Uma comunhão de esforços entre governo, empresas e comunidade é fundamental

para proporcionar o diálogo e as trocas permanentes que considerem as carências da

comunidade e a perspectiva dos aposentados enquanto receptores ou doadores de serviços.

Não só os aposentados, mas, a exemplo do que ocorre em países desenvolvidos, as

crianças através das escolas, os jovens através das universidades e os trabalhadores de

diferentes idades através das empresas deveriam ser envolvidos como participantes ativos e

transformadores da vida comunitária, através dos programas de voluntariado. A prática do

voluntariado deveria ser uma responsabilidade de todos.

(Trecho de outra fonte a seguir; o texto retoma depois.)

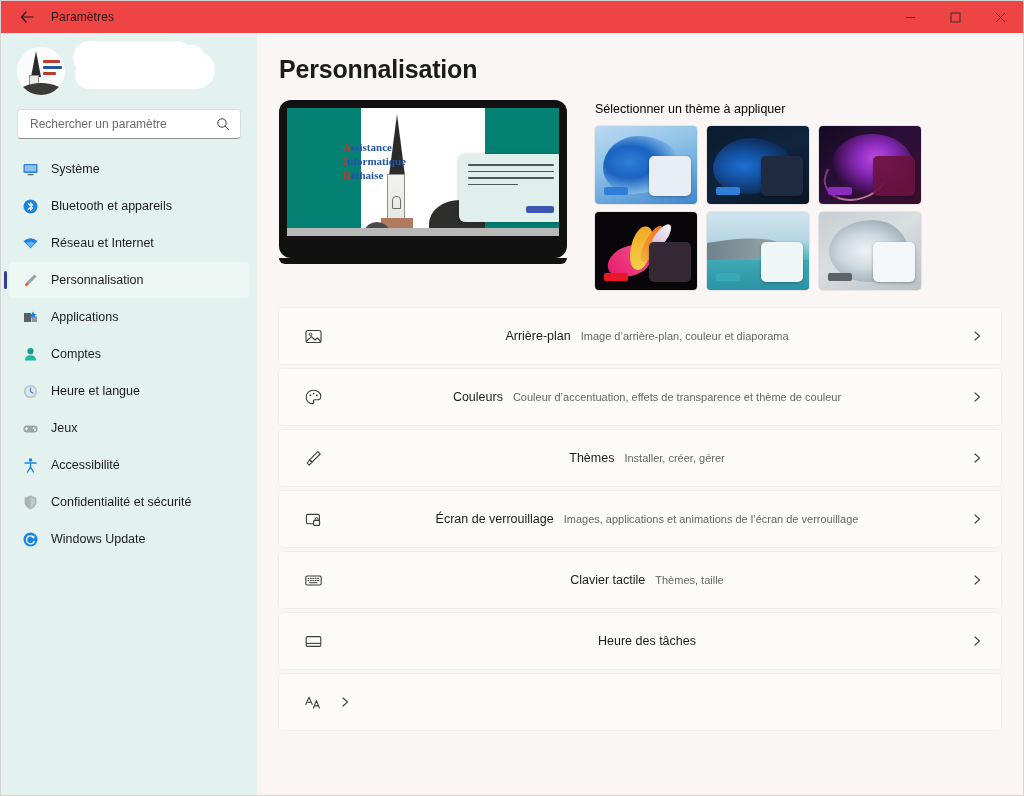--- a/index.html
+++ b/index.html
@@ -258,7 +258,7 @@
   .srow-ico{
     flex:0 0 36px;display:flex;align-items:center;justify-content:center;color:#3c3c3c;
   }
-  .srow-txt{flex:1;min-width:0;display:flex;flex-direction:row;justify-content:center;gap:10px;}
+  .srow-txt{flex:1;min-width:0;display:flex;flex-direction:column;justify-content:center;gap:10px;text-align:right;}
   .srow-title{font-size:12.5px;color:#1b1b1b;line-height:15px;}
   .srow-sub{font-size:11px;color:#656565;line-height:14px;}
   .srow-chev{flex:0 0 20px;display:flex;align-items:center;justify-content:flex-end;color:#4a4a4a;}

Ao governo, principalmente tendo em vista a distribuição dos recursos e o

aumento considerável do número dos aposentados, caberia através dos ministérios da

educação, saúde, desenvolvimento social e do trabalho, junto com as empresas e a

comunidade, promover pesquisas e discussões sobre a situação atual e futura do aposentado

no Brasil, tendo em vista a ampliação dos recursos necessários e a busca de soluções que

melhorem a vida de uma população que aumenta dia a dia.

Por outro lado, tudo parece indicar que é cada vez mais necessário o envolvimento

dos trabalhadores nas associações para que as pautas de discussão englobem situações que

abranjam não só a realidade atual dos salários e das pensões mas outras questões que a

longo prazo possam influir positivamente nos seus próprios destinos. No que se refere à

aposentadoria, tanto as pessoas que estão prestes a se aposentar, com seus interesses

imediatos, quanto os trabalhadores mais jovens, que viverão um dia a aposentadoria, devem

colocar seus recursos individuais, sociais e políticos em ação para que seu futuro seja mais

favorável do que o cenário atual projeta.